[Collected data entries]
※

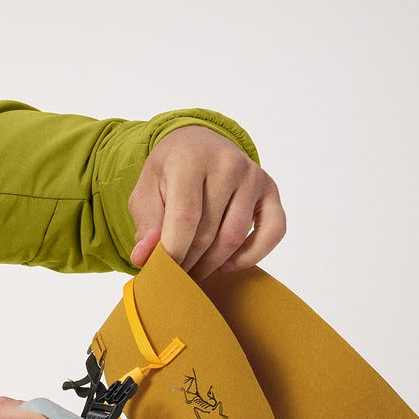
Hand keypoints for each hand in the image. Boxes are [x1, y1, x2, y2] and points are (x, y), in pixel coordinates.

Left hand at [128, 124, 285, 279]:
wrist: (198, 145)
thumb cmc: (169, 173)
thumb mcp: (145, 192)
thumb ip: (146, 225)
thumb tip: (145, 257)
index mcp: (191, 159)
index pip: (184, 217)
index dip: (172, 252)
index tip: (160, 270)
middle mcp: (227, 163)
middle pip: (207, 232)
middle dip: (187, 262)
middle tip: (173, 273)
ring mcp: (253, 175)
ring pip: (233, 238)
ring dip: (211, 264)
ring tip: (192, 269)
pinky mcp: (270, 190)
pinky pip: (273, 231)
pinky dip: (251, 256)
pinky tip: (226, 264)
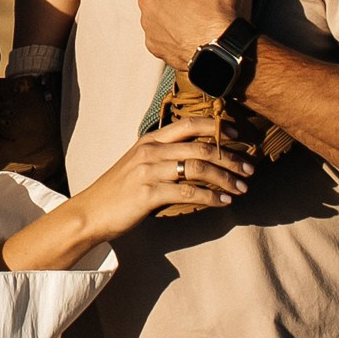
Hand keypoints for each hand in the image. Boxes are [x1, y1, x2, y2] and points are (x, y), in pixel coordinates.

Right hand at [0, 115, 248, 268]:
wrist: (89, 213)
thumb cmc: (118, 192)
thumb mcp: (139, 165)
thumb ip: (164, 157)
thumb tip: (198, 159)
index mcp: (150, 140)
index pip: (189, 124)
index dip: (217, 126)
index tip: (239, 134)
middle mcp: (151, 151)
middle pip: (200, 146)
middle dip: (230, 156)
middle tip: (249, 167)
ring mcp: (149, 171)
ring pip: (198, 167)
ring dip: (225, 178)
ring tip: (242, 188)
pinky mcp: (149, 194)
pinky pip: (188, 192)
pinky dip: (211, 197)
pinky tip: (224, 202)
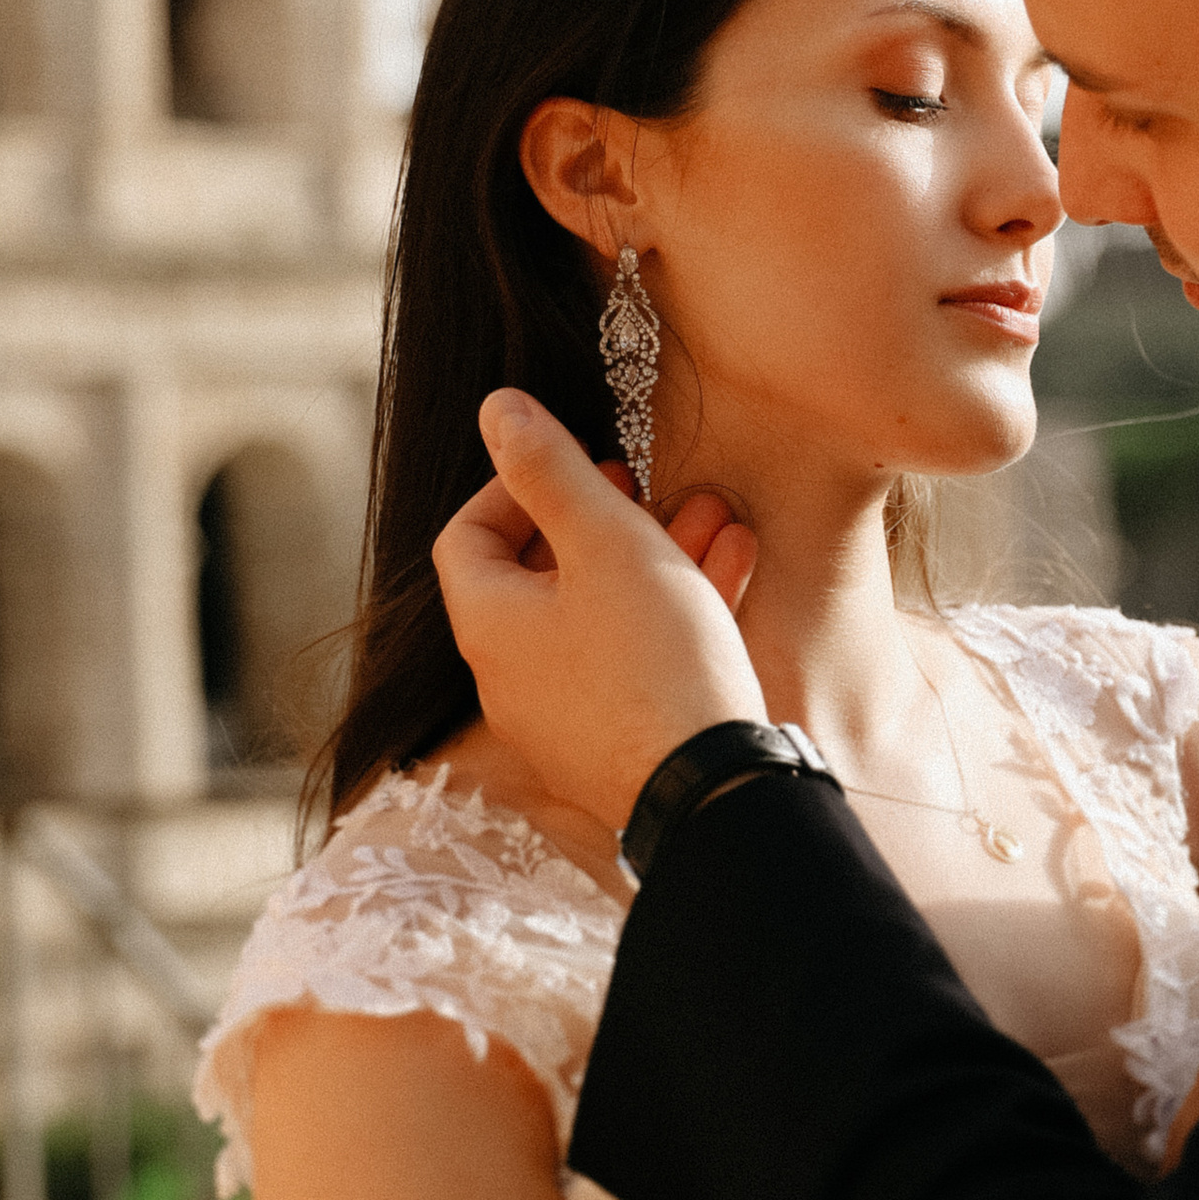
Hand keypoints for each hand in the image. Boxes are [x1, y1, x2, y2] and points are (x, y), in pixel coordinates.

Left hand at [433, 392, 766, 831]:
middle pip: (541, 575)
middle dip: (603, 517)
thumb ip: (552, 469)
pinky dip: (670, 612)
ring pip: (600, 614)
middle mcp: (513, 676)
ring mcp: (565, 716)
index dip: (515, 486)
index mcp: (491, 624)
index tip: (576, 464)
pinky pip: (634, 659)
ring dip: (651, 557)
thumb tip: (497, 409)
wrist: (712, 789)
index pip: (467, 536)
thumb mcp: (606, 541)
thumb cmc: (653, 661)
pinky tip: (730, 566)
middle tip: (646, 488)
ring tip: (711, 514)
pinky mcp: (619, 741)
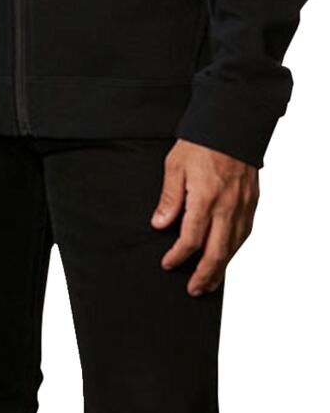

※

= WHAT YOU SHOULD DO =
Nothing but the lines from the one holding "pinky dip: (670, 612)" through the final line of the entries should be retyped, exactly as they stand and without pictures.

= SOLUTION TO THIS TASK =
pinky dip: (670, 612)
ring pip: (600, 614)
middle mcp: (513, 676)
ring mcp: (565, 716)
index dip: (515, 486)
index mcp: (491, 624)
index tip: (576, 464)
pinky pip: (634, 659)
ring dip: (651, 557)
thumb tip: (497, 409)
wrist: (712, 789)
index pip: (467, 536)
thumb mcp: (606, 541)
thumb cmc: (653, 661)
pinky tip: (730, 566)
middle tip: (646, 488)
ring tip: (711, 514)
pinky mcp: (619, 741)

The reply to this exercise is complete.